If the render thread has an event queue that listens to a user event source from the logic thread, you can send events from the logic thread to the render thread trough al_emit_user_event. The queue in the render thread will automatically get the event.
Those TVs with such high framerates are meant to be used for stereoscopic 3d anyway.
I don't think it really has any point to go far beyond 120hz for 2d.
From what I've read the point of 100Hz or 120Hz monitors is different... a large amount of movies uses 24 FPS. On a 60Hz monitor that can't be smoothly displayed without stutter since not each frame can be displayed for the same time (unless you do some kind of interpolation - which leads to different artifacts). On 100 Hz or 120 Hz it looks completely smooth however (each single source frame is displayed for 4 or 5 frames respectively).
Yeah, I reduced the timer to 100 FPS now. Seems to be the best solution. Anything above is overkill, really.
If the render thread has an event queue that listens to a user event source from the logic thread, you can send events from the logic thread to the render thread trough al_emit_user_event. The queue in the render thread will automatically get the event.

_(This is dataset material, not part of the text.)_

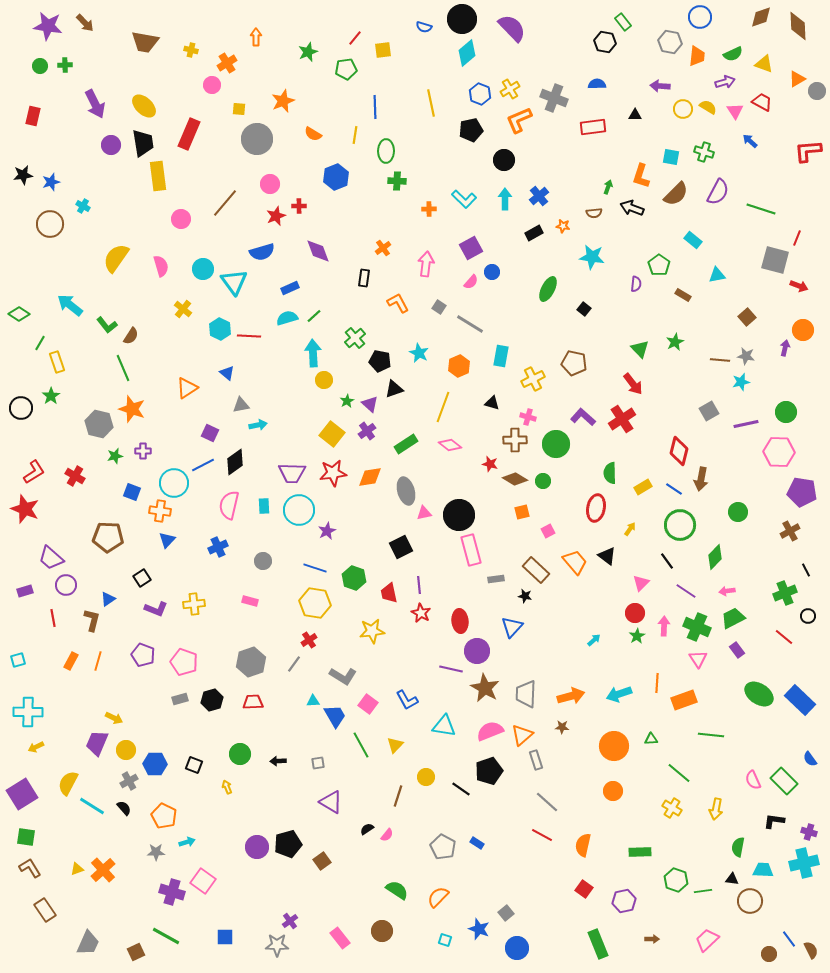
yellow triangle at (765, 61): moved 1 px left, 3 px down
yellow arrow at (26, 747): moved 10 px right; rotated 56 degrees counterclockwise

That is exactly what I intend to do. Don't know if I made another impression. All I need to know is if event queues are thread-safe (in other words: if one thread can edit/fill an event queue while another is reading it) or if I need to protect them from simultaneous access. Of course I could read AND clear the event queue in the rendering thread, but in my opinion that's inconvenient, so as long as it's not unsafe I prefer to clear the event queue in the logic thread. Or in other words: Whenver the logic threads emits a new user event, I want it to clear the last one afterwards (probably with al_get_next_event(), whereas I use al_peek_next_event() in the rendering thread).
Event queues are thread safe.
Alright, thanks. That's all for now.
Even if the allegro functions are thread safe, the way you describe isn't. You can't have two threads read the same queue, each at their own speed.
I'll always make sure that the rendering thread has at least one valid event to work with (since I'll use al_peek_next_event()), so as long as simultaneously reading/editing the queue itself doesn't cause errors I'll be fine.